The Atylmo development experience, the first Brazilian algorithm exclusively focused on the integration of large volumes of data, was published in the March issue of the renowned scientific journal “IEEE Journal of Biomedical and Health Informatics”. Atylmo was created to overcome a gap in currently available Data Linkage algorithms that perform poorly on larger databases such as used in Cidacs, which involve millions of records.
The algorithm was developed by researchers from the Federal University of Bahia linked to Cidacs (Fiocruz Bahia) when began the methodological challenge of constructing the first platform of the Center, the 100 million Cohort, in 2013. “Besides the volume of data, the complexity of our scenario arises from the absence of common key attributes in all the databases involved. This requires the use of a probabilistic approach which, in turn, requires a high level of accuracy”, explain the authors.
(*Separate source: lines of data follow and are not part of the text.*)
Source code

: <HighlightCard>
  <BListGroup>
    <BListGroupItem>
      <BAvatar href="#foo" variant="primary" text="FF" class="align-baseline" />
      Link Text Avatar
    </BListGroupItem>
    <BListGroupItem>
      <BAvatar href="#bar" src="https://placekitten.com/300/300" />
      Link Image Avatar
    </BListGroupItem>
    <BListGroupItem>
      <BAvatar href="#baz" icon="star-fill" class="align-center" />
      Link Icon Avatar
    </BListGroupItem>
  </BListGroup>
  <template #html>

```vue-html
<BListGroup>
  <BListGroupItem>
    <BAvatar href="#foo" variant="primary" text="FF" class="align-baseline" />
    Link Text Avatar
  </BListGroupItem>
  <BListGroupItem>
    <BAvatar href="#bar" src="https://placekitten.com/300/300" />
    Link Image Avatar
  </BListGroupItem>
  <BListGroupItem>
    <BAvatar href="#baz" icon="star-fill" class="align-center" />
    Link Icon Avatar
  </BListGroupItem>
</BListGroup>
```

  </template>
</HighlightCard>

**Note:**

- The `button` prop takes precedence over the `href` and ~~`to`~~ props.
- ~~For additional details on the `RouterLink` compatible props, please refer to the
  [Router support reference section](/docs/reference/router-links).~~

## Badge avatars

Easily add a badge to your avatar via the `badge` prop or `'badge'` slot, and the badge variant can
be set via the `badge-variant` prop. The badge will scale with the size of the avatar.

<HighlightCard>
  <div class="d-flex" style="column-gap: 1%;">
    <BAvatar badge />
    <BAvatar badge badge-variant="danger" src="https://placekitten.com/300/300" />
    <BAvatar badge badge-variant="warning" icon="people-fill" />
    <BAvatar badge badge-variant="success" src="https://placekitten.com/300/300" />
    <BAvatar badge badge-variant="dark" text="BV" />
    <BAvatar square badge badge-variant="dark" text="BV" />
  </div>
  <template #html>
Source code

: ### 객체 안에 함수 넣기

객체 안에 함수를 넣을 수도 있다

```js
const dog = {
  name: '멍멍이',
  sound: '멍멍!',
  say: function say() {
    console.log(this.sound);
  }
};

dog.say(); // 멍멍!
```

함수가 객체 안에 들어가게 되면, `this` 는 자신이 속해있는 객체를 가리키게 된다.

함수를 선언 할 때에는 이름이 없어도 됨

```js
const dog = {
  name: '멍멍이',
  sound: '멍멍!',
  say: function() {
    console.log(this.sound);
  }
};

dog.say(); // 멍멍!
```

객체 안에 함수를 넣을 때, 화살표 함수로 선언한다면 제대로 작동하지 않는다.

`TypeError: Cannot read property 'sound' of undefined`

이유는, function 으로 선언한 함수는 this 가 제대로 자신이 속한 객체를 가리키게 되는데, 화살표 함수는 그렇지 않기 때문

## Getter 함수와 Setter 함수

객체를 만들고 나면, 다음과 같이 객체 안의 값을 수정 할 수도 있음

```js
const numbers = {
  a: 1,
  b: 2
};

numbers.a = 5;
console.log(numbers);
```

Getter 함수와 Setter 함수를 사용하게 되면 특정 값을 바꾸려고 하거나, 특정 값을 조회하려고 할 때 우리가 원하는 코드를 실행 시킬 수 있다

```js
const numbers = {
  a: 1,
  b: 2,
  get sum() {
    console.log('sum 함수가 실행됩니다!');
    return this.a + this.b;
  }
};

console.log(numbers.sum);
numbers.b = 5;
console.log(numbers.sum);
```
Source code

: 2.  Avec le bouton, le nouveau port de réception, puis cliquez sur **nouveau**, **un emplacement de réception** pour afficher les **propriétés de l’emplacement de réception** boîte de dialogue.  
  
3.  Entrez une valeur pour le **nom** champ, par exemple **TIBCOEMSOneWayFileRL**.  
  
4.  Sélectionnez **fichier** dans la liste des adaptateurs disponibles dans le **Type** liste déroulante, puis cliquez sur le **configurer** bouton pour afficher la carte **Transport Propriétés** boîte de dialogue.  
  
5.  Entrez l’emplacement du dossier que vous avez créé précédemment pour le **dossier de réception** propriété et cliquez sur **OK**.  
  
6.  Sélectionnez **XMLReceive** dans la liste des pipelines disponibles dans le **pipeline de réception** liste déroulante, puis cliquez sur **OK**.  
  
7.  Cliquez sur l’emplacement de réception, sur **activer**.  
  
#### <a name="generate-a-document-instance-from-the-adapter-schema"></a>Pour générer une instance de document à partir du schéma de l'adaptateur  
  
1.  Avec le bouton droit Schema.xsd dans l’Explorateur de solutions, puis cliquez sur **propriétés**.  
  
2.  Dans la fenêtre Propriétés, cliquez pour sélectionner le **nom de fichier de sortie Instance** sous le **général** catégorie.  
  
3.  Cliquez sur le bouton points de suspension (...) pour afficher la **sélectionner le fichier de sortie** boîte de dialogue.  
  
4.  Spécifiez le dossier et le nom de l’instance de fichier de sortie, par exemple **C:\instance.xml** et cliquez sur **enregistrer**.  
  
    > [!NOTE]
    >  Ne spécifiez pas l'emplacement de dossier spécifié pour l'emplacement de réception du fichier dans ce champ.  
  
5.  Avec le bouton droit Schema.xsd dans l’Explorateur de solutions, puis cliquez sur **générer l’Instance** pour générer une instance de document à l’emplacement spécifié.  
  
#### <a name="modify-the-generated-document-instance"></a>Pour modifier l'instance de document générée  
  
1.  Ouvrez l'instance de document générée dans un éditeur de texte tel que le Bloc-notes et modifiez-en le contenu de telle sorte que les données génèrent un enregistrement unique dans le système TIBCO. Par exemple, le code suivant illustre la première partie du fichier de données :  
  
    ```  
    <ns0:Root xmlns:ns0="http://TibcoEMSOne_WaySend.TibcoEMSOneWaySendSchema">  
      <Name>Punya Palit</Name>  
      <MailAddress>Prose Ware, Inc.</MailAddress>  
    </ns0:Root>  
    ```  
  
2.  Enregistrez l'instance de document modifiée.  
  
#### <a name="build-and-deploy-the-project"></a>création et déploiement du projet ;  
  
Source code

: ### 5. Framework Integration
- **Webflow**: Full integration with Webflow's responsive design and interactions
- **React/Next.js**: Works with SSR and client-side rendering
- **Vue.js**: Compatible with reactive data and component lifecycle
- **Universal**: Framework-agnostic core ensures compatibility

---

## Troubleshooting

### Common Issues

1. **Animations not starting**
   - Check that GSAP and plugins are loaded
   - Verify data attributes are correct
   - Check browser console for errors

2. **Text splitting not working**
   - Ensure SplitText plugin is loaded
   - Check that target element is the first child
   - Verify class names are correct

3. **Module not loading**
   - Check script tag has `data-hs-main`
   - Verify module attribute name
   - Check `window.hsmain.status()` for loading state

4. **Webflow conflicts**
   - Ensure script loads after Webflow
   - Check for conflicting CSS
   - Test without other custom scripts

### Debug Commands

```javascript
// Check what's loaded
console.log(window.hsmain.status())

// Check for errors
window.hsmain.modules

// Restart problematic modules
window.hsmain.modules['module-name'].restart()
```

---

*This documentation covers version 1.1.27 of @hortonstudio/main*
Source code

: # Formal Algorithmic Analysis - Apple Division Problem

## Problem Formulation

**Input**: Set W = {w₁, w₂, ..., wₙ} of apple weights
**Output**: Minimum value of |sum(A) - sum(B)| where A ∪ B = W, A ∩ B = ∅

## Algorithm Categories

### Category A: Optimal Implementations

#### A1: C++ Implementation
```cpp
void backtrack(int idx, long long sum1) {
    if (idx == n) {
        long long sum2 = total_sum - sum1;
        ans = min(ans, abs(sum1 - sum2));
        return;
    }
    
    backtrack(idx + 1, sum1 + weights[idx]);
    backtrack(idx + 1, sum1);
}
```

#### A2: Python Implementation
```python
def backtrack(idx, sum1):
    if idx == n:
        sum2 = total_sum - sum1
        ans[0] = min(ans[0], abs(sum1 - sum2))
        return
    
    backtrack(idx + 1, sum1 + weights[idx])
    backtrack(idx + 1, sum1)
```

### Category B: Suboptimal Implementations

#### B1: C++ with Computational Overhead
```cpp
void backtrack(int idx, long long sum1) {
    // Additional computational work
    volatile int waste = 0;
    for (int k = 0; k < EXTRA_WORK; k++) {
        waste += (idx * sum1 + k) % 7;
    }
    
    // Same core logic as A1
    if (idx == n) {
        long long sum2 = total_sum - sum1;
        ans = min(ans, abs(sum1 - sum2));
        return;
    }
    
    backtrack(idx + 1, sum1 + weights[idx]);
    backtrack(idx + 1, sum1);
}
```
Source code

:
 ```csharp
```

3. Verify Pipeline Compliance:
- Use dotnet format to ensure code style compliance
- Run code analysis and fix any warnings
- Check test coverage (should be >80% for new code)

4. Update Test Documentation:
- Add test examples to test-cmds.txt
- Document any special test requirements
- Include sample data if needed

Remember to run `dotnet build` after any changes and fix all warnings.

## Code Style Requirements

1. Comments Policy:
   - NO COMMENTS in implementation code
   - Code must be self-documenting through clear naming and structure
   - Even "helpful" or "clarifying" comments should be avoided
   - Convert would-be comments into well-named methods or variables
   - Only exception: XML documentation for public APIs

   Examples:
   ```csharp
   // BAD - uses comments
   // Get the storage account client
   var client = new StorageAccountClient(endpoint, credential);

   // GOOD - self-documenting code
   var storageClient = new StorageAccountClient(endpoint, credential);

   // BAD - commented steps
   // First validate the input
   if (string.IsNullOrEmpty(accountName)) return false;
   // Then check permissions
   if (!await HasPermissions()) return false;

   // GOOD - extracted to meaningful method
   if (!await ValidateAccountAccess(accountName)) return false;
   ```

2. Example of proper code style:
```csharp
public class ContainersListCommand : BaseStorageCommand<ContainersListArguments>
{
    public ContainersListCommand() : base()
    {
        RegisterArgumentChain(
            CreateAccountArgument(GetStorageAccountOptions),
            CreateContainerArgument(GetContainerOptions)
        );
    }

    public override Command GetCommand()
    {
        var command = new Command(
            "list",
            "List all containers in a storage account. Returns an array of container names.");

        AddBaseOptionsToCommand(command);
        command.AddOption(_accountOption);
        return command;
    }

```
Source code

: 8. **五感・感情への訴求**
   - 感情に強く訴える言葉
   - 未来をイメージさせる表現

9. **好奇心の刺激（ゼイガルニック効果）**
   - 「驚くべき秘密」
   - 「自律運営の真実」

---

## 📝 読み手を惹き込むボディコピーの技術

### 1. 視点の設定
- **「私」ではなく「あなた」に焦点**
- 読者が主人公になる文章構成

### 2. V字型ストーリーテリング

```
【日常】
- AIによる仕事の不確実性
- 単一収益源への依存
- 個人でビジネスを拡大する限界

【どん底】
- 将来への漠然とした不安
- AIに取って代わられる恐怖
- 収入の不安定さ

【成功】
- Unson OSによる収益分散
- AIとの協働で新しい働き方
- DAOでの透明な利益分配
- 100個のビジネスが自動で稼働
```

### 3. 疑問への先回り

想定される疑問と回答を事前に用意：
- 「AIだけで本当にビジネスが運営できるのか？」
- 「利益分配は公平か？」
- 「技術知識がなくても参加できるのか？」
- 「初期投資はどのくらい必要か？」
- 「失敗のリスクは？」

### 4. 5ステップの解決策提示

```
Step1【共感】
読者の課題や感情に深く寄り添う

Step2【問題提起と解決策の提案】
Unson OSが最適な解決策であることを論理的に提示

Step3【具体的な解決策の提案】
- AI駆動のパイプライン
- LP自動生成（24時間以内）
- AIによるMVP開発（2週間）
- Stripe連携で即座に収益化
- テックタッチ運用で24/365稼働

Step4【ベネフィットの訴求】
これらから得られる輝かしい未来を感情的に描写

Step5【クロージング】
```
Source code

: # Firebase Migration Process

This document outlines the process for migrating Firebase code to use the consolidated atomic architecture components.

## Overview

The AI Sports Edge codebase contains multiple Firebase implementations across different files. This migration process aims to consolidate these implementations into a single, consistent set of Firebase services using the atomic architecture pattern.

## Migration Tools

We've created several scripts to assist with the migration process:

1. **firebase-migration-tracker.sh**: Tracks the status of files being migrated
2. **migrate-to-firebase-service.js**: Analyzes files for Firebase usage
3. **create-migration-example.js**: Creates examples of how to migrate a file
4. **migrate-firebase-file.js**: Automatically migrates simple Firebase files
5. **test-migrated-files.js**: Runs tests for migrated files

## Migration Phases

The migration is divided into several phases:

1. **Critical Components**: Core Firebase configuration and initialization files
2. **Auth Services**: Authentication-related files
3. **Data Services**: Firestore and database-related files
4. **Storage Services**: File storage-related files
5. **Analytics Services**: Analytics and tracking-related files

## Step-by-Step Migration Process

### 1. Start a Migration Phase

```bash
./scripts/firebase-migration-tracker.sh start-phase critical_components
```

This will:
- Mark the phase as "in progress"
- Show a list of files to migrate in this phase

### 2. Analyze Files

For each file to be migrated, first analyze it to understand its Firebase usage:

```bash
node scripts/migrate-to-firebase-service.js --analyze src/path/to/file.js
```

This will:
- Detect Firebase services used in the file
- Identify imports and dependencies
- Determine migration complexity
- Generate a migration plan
Already in its second version, the results obtained with the tool impress: linkage accuracy varies from 93% to 97% of true positives matches. It means that in each 1,000 records integrated from different health and socioeconomic databases, more than 900 are linked correctly.
In addition to the members of Cidacs, the study “On the Accuracy and Scalability of Probabilistic Data Linkage Over the Brazilian 114 Million Cohort” is signed by researchers from the Federal University of Bahia and University College London under the leadership of Marcos Ennes Barreto, associate researcher to the three institutions.